Enfin, un facteur déterminant aujourd’hui, ce sont les besoins démesurés d’énergie pour les data centers nécessaires au développement de l’IA, dont les États-Unis sont en train de faire un enjeu existentiel de concurrence avec la Chine. Cela explique pourquoi les géants de la tech ont tous renié leurs engagements antérieurs sur l’énergie et le climat.

Peut-on s’attendre à ce que le monde de la tech continue à s’impliquer autant dans la politique ?

Depuis les présidentielles, Meta en est à son deuxième « Super PAC » pour les prochaines élections du Congrès. Ce sont des machines à faire élire. Les dépenses de campagne aux États-Unis sont de plus en plus vertigineuses, depuis que la Cour Suprême a ouvert la voie à ce financement privé avec la décision Citizens United (2010). Ils ont bien sûr des objectifs politiques. On l’a vu récemment avec un amendement proposant un moratoire de 10 ans sur toute tentative de régulation de l’IA de la part des États, qui avait été proposé dans le cadre de la « One Big Beautiful Bill » de Trump et finalement rejeté. Il pourrait revenir.

Quand on me demande si les États-Unis sont une ploutocratie, je réponds que oui.

La Silicon Valley investit désormais la politique comme Wall Street auparavant. La déréglementation bancaire des années 1980 et 1990 a été portée par des élus qu’ils ont financés.

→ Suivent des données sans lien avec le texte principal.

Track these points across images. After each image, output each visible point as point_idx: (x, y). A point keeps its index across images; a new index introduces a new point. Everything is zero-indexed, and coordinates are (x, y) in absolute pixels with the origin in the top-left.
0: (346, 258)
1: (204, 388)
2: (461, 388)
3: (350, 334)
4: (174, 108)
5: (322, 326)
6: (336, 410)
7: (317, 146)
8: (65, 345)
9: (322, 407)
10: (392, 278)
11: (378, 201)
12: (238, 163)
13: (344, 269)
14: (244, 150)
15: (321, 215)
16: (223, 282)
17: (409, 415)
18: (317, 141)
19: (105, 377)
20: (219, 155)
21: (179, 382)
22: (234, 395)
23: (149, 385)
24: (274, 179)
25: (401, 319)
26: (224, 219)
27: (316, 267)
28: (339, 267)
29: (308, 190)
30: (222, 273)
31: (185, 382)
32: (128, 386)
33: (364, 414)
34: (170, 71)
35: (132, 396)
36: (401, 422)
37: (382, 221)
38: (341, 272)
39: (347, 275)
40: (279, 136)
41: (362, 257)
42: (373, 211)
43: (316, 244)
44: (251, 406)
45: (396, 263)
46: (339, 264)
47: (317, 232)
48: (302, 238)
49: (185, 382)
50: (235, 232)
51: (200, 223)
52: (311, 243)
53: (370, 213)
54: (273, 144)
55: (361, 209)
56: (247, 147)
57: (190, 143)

Même chose pour les industries de santé. Au moment des débats sur Obamacare, il avait été calculé que l’industrie de la santé avait huit lobbyistes par élu. Et c’était avant l’arrêt Citizen United, qui a torpillé les lois sur le financement des campagnes aux États-Unis en supprimant les limites des contributions financières des entreprises (ce qui explique les sommes vertigineuses que peuvent dépenser en toute légalité les Super PAC). Depuis, il y a eu une explosion des dépenses de campagnes. Les chiffres sont vertigineux. Même pour de petites élections, quand il s’agit simplement de gagner un district sur quatre cent trente-cinq. Quand on me demande si les États-Unis sont une ploutocratie, je réponds que oui.